**Texte à lire:**

C’est ainsi que sous la date du 27 octobre 1985, MM. Hartomo et Soedewo ont émis au nom du NDSC et au profit du Central Establishment For Trade and Investment de Beyrouth et/ou à leur porteur :

— 350 P. Notes de 2 800 000 US $ chacune en 7 séries de 50 venant à échéance à un an d’intervalle du 15 novembre 1986 au 15 novembre 1992 ;

— 50 P. Notes de 1 400 000 US $ chacune venant à échéance le 15 mai 1993 ;

— 100 P. Notes de 25 millions de US $ venant à échéance le 15 mai 1993 ;

— 5 P. Notes pour 5 millions de US$ venant à échéance le 15 janvier 1986.

Au total : 505 P. Notes valant ensemble 3 575 millions de US $.

Le 30 octobre 1985 deux juristes officiels ont certifié que l’opération ainsi préparée était légale.

IV/A.9. Le contrat a été conclu le 12 novembre 1985 à Damas. M. Zubaïdi a remis à M. Hartomo les 5 P. Notes du Windsor Trust venues à échéance et une lettre datée du 12 novembre 1985 adressée par la Zubaïdi Trading Company à la Bank of Nova Scotia confirmant la cession des créances.

En échange, il a reçu, des mains du beau-frère du président Suharto, les P. Notes émises par le NDSC indonésien. L’ambassadeur d’Indonésie à Damas assistait à la séance. Il a affirmé par écrit que ces P. Notes étaient officielles et gouvernementales.

IV/A.10. Le 18 novembre 1985, le docteur Hartomo et son secrétaire sont venus à la Bank of Nova Scotia dans les grandes Caraïbes pour encaisser les 5 P. Notes de la Windsor Trust. La banque a refusé et en a donné confirmation écrite le 19 novembre 1985 parce qu’elle n’avait de relation commerciale avec aucune des personnes concernées.

Aux protestations que lui a adressées le docteur Hartomo, M. Zubaïdi a répondu par des promesses. Elles sont restées sans effet.

IV/A.11. Le 11 décembre 1985, une société des USA, l’Aircraft and Componit Equipment Supplies a écrit au docteur Hartomo parce qu’on lui proposait 3 P. Notes de la NDSC indonésienne en paiement de matériel. Dans sa réponse du 26 décembre 1985, le docteur Hartomo relate les circonstances de l’affaire et en déduit que les titres ne sont pas cessibles actuellement.

IV/A.12. Le 17 janvier 1986, des négociations re-prennent entre M. Hartomo et Zubaïdi. Il sera convenu le 20 janvier 1986 que les P. Notes indonésiennes seront honorées à New York à leur date d’échéance pour autant que les P. Notes du Windsor Trust puissent être encaissées au plus tard le 31 janvier 1986 (voir la note rédigée par le docteur Hartomo le 20 janvier 1986). Rien n’avait été perçu sur les P. Notes du Windsor Trust lorsque le docteur Hartomo et son secrétaire ont été entendus par la justice britannique le 5 juin 1989.

**Liste des données:**
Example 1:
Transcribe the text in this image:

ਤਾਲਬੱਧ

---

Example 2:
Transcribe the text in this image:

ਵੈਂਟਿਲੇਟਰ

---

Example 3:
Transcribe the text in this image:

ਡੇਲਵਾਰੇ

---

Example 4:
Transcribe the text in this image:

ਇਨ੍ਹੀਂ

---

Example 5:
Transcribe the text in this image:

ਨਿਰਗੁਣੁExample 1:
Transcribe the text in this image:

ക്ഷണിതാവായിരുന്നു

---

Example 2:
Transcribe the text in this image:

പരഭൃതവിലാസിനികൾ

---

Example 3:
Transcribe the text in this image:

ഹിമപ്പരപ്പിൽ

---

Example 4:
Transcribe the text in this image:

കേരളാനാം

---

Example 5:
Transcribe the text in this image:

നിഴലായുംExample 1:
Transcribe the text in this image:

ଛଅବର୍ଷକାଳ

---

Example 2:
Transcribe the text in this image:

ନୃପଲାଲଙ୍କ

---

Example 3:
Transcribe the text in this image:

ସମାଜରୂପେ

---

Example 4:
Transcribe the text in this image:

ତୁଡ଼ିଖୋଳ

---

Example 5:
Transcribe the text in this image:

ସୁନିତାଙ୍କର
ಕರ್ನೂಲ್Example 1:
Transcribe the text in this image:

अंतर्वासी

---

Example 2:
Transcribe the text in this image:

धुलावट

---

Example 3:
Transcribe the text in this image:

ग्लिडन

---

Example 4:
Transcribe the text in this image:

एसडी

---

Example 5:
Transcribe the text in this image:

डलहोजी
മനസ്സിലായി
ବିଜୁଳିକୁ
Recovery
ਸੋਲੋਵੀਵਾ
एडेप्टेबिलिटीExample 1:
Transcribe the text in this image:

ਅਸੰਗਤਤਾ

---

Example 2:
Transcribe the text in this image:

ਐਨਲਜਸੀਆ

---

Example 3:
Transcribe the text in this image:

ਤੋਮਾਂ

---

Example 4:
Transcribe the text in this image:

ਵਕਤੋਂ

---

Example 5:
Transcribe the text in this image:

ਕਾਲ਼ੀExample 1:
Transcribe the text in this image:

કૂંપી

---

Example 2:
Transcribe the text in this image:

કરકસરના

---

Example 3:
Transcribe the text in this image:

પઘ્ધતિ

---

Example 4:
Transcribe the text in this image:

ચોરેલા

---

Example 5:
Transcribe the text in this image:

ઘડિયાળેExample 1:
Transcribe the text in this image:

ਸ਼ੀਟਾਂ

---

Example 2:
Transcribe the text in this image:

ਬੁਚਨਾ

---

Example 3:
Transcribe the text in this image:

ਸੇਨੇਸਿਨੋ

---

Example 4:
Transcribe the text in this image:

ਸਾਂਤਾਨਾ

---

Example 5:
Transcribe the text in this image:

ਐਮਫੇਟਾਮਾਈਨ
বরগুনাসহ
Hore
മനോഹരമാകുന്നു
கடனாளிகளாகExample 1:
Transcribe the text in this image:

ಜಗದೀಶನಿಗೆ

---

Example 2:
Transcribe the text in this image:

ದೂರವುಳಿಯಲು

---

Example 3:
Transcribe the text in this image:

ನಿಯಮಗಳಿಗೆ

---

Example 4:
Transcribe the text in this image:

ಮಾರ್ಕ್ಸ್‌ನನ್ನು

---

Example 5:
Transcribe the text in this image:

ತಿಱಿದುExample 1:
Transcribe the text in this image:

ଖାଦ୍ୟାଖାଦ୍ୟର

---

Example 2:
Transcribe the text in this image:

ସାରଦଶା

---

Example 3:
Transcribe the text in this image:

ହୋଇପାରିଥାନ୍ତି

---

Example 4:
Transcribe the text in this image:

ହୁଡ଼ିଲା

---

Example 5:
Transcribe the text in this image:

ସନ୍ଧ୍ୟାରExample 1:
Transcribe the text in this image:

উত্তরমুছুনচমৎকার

**Travail demandé:** D'après le texte à lire, à quelle date et dans quelle ville le contrat a-t-il été conclu ?

**Résultat:** Le 12 novembre 1985, à Damas.